Just as Germans are inevitably the good guys in May’s works, Mormons always seem to be deceitful and scheming. The most significant work by May about Mormons is “Die Rache des Mormonen.” May’s presentation of Mormons is superficial at best. His marked materials in his library also suggest that the author spent very little time researching Mormonism. His short story does show a superficial understanding of several defining features of late-nineteenth century Mormonism: polygamy, the Book of Mormon, Mormon hierarchy (including specific names), the use of “Brother,” and missionary work among Native Americans. The lack of extensive discussion surrounding each of these issues coupled with the modicum of marked source material about Mormons in May’s library suggests that he was relying less on printed sources than common knowledge. His readers would have needed a basic familiarity, even if it was simply a negative connotation, with Mormonism to understand his piece. Though the Church of Jesus Christ of Latter-day Saints was a very small religious organization, especially outside of America, it seems to have made its way into the public discourse in Germany by the 1890s.
Germans still read Karl May and think about the American West. I visited Karl May “pilgrimage” sites on my recent research trip to Germany. The first was an outdoor play production, the second, the Karl May Museum. Both sites bustled with visitors, primarily children and older adults. The popular museum focused on the author himself, showing that people are still fascinated by the man behind the popular stories.
The play was far more interesting, because it showcased how Karl May’s American West remains a strange amalgam of authentic America and Germany. Germans who continue to read May may be reading fairly accurate descriptions of American peoples and landscapes, but they, as seen in the play’s setting, use their own world as a lens on the West. The play did not draw enough of a crowd to fill up the majority of the seats; still at least two-hundred fans made the hike up from the ferry on the Elbe to experience the play at the stage that is set in front of the backdrop of a dramatic, gray sandstone cliff. It was quite a walk. The primary unit of viewers were families with young children, under the age of ten. The simplistic May narrative of good versus evil, not surprisingly does not seem to appeal as much to more mature audiences. There were a couple of adults, like myself, scattered in the crowd. The majority of those seemed to be older. Talking to my German friends, it becomes clear that May is going out of vogue among modern youth in Germany, although even those who have not read May are familiar with him and his famous characters: Winnetou and Old Shatterhand.

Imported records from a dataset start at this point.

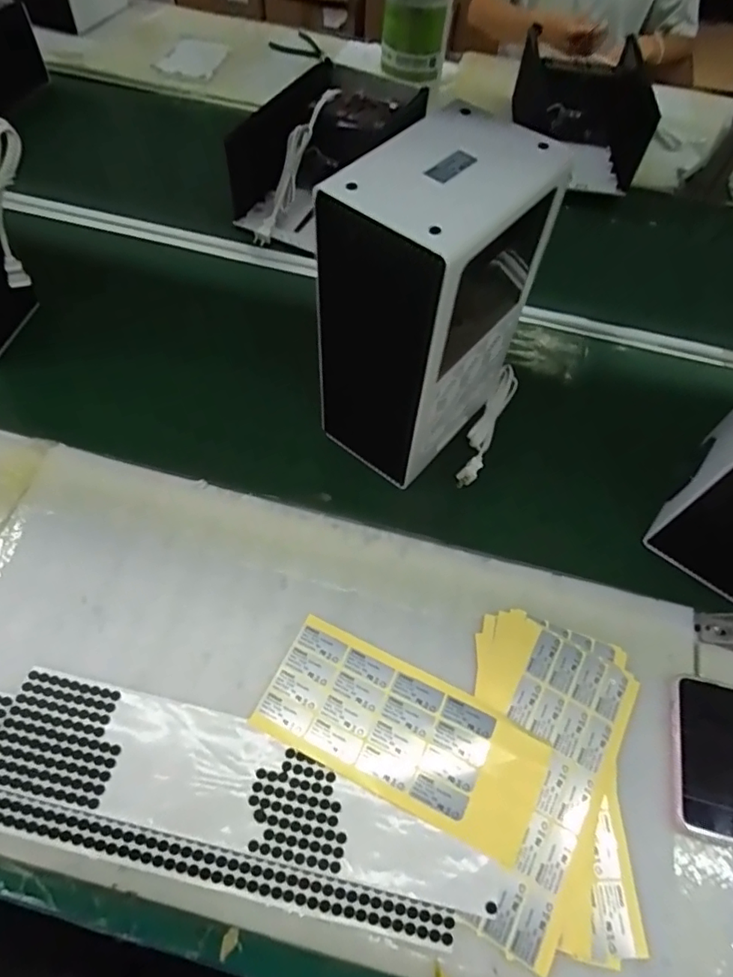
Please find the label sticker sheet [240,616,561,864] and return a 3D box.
[{"bbox_3d":[0.035,0.241,0.554,0.276,0.011,0.116,25,62,11],"label":"label sticker sheet"}]

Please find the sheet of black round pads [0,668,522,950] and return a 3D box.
[{"bbox_3d":[-0.133,0.294,0.523,0.516,0.007,0.137,13,60,4],"label":"sheet of black round pads"}]

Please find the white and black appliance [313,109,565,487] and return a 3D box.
[{"bbox_3d":[0.062,-0.189,0.614,0.145,0.333,0.199,38,65,17],"label":"white and black appliance"}]

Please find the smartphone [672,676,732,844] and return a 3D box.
[{"bbox_3d":[0.349,0.271,0.566,0.075,0.018,0.145,9,67,8],"label":"smartphone"}]

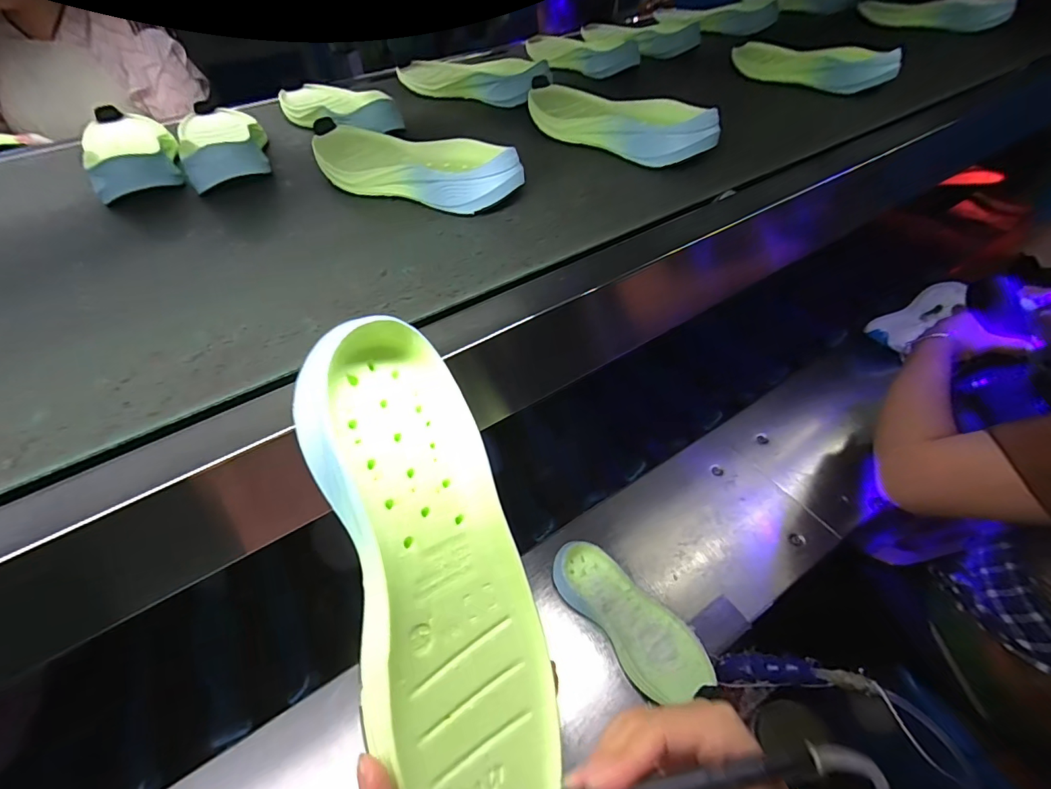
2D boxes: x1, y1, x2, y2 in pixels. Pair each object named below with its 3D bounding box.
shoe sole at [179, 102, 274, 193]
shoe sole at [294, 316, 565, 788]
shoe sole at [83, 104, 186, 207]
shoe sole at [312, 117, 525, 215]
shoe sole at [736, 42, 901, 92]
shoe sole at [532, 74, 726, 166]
[{"bbox_3d":[-0.414,-0.352,0.626,0.100,0.049,0.292,-26,51,-18],"label":"shoe sole"},{"bbox_3d":[-0.052,0.102,0.257,0.099,0.060,0.278,-12,80,-43],"label":"shoe sole"},{"bbox_3d":[-0.528,-0.324,0.608,0.098,0.050,0.268,-33,53,-23],"label":"shoe sole"},{"bbox_3d":[-0.132,-0.261,0.516,0.296,0.045,0.107,17,52,20],"label":"shoe sole"},{"bbox_3d":[0.427,-0.502,0.700,0.071,0.058,0.248,-20,52,-14],"label":"shoe sole"},{"bbox_3d":[0.093,-0.345,0.572,0.087,0.042,0.296,-32,53,-22],"label":"shoe sole"}]

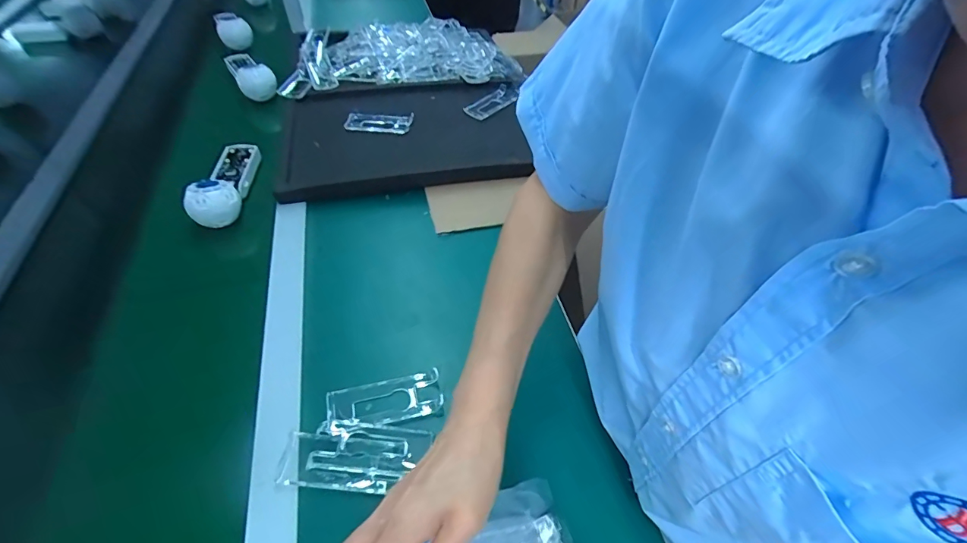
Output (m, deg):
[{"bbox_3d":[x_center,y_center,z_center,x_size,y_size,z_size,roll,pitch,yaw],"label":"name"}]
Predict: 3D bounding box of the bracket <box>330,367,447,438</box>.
[{"bbox_3d":[-0.096,0.127,0.423,0.107,0.011,0.047,-10,51,-11],"label":"bracket"}]

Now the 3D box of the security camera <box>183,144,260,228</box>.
[{"bbox_3d":[-0.372,-0.136,0.625,0.056,0.060,0.176,-5,50,-6],"label":"security camera"}]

Karl May’s books shortened the distance between the American West and Germany. May made Germans feel as if the Wild West was their home away from home as he placed his German characters in American landscapes where they prospered. In many ways he perpetuated the preexistent biases of contemporary Germans by relying on both public discourse and print materials. This pattern of imagining an America that resembles Germany continues today.